Treated mindfully, this could be quite a useful lesson – accept what you cannot change – but it doesn’t work quite like that.

As psychologist Martin Seligman learned from experiments with dogs, and later humans, when living beings realise they cannot affect what ails them, they give up. In such experiments, if humans know they are able to turn off an unpleasant noise in the place they’ve been given a task to do, they often don’t bother – but they still perform better than those who can’t.

Just knowing we can affect what’s happening to us improves our mental capacity. In football, real people become ciphers for the emotions we feel about a thing we cannot control. And as Antonio Conte pointed out this week: ‘In England there is a bad habit that there is only the coach to speak and explain. I’ve never seen a club or sporting director come here to explain the strategy, the vision of the club.’

Spurs coach Antonio Conte said it’s very English for coaches alone to explain a club’s vision (Picture: Getty)

In many people’s minds the manager becomes the club but realistically he is just a man doing one of many jobs in a complex ecosystem. We rail at him because it gives us a feeling of control – like we can change something.

And so it’s all #conteout #potterout #rodgersout. Despite the fact that stability is generally a better business decision than turmoil, and statistical analysis of the ‘new manager bounce’ has debunked its efficacy over the course of a season.
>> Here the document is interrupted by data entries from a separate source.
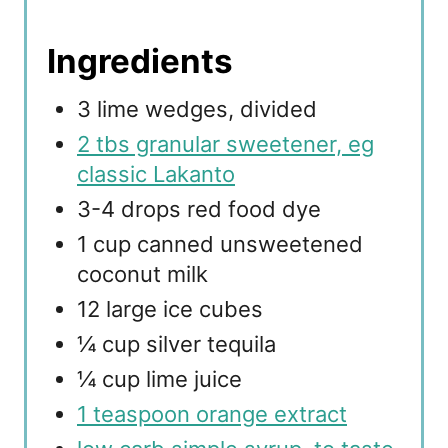
Ingredients
3 lime wedges, divided
2 tbs granular sweetener, eg
classic Lakanto
3-4 drops red food dye
1 cup canned unsweetened
coconut milk
12 large ice cubes
¼ cup silver tequila
¼ cup lime juice
1 teaspoon orange extract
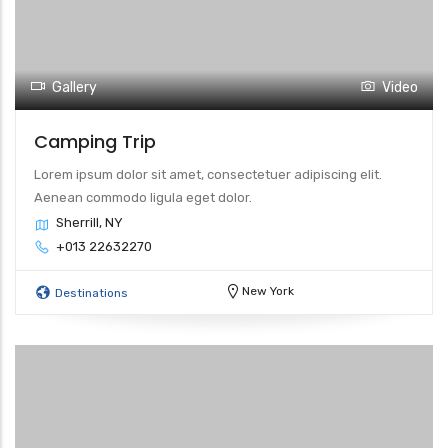
Gallery
Video
Camping Trip
Lorem ipsum dolor sit amet, consectetuer adipiscing elit.
Aenean commodo ligula eget dolor.
Sherrill, NY
+013 22632270
New York
Destinations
Tomorrow I will be covering the #managerout derby (David Moyes’ West Ham v Frank Lampard’s Everton) for the BBC. Everton Shareholders Association has called for a vote of no confidence in the board of directors.

While that is a far more productive use of their voices than shouting at Frank Lampard or Yerry Mina, ultimately, we as fans are powerless to affect what happens on the pitch.

But maybe soon we will hold a little more sway off it – 2023 is supposed to be the year legislation from the fan-led review of 2021 comes into play. Now that is something to yell about.